Program of Default Argument in C++

#include<iostream>
using std::cout;
using std::endl;
int boxVolume(int length=1,int width=1,int height=1);
int main()
{
cout<<"The default box volume is:"<<boxVolume();
cout<<"/n/nThe volume of a box with length 10,\n"
    <<"width 1 and height 1 is:"<<boxVolume(10);
cout<<"/n/nThe volume of a box with length 10,\n"
    <<"width 5 and height 1 is:"<<boxVolume(10,5);
cout<<"/n/nThe volume of a box with length 10,/n"
    <<"width 5 and height 2 is:"<<boxVolume(10,5,2)
    <<endl;
return 0;
}
int boxVolume(int length,int width,int height )
{
return length*width*height;
}

OUTPUT:

The default box volume is:1

The volume of a box with length 10,
width 1 and height 1 is:10

Unary Scope Resolution Operator

It is possible to declare local and global variables of the same name.C++ provides that unary scope resolution operator(: :) to access a global variable when a local variable of the same name is in scope. The unary scope resolution operator cannot be used to access a local variable of the same name in an outer block. A global variable can be accessed directly without the unary scope resolution operator if the name of the global variable is not the same as the name of a local variable in scope.
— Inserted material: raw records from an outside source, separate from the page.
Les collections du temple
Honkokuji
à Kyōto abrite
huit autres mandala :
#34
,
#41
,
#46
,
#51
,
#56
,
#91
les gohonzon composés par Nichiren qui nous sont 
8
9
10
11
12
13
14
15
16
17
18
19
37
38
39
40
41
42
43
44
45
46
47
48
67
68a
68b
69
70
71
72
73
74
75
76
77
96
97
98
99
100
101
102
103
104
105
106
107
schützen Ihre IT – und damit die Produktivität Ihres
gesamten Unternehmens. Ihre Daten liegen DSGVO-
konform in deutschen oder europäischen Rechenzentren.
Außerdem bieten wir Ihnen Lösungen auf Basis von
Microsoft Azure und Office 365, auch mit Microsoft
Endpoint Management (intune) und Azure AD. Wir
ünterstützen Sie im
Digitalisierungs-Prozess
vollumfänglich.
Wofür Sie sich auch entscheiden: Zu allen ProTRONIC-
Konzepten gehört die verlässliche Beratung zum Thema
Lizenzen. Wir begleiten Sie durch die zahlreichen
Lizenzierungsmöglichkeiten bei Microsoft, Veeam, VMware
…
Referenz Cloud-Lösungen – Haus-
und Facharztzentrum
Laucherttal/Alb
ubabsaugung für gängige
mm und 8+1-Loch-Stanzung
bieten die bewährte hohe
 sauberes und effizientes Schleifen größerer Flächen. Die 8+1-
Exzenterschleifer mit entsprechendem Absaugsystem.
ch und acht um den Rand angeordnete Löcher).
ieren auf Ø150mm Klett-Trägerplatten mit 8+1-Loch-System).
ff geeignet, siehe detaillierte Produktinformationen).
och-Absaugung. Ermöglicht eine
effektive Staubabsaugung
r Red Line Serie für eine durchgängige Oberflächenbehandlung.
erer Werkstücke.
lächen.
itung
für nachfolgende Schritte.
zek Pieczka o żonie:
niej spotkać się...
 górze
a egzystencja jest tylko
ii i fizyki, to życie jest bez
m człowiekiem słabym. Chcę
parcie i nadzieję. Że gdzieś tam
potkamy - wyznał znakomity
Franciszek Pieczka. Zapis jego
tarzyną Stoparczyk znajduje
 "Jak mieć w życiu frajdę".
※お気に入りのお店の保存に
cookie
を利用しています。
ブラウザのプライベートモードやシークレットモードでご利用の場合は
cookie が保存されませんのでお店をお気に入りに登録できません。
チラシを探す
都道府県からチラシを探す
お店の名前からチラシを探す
Program of Unary Scope Resolution Operator

#include<iostream>
using std::cout;
using std::endl;
#include<iomanip>
using std::setprecision;
const double PI=3.14159265358979
int main()
{
const float PI=static_cast<float>(::PI);
cout<<setprecision(20)
    <<"Local float value of PI="<<PI
    <<"/nGlobal double value of PI="<<endl
return 0;
}

OUTPUT:

Local float value of PI=3.1415927410125732
Global double value of PI=3.14159265358979

Using the unary scope resolution operator(: :) with a given variable name is optional when the only variable with that name is a global variable

It is an error to attempt to use the unary scope resolution operator(: :) to access a non-global variable in an outer block-it is a syntax error if no global variable with that name exists; it is a logic error if a global variable with that name exists(because the unary scope resolution operator will cause the program to refer to the global variable when, in fact, you are trying to improperly access the non-global variable in the outer block)

Always using the unary scope resolution operator(: :) to refer to global variables makes programs clearer, easier to modify and avoids subtle errors.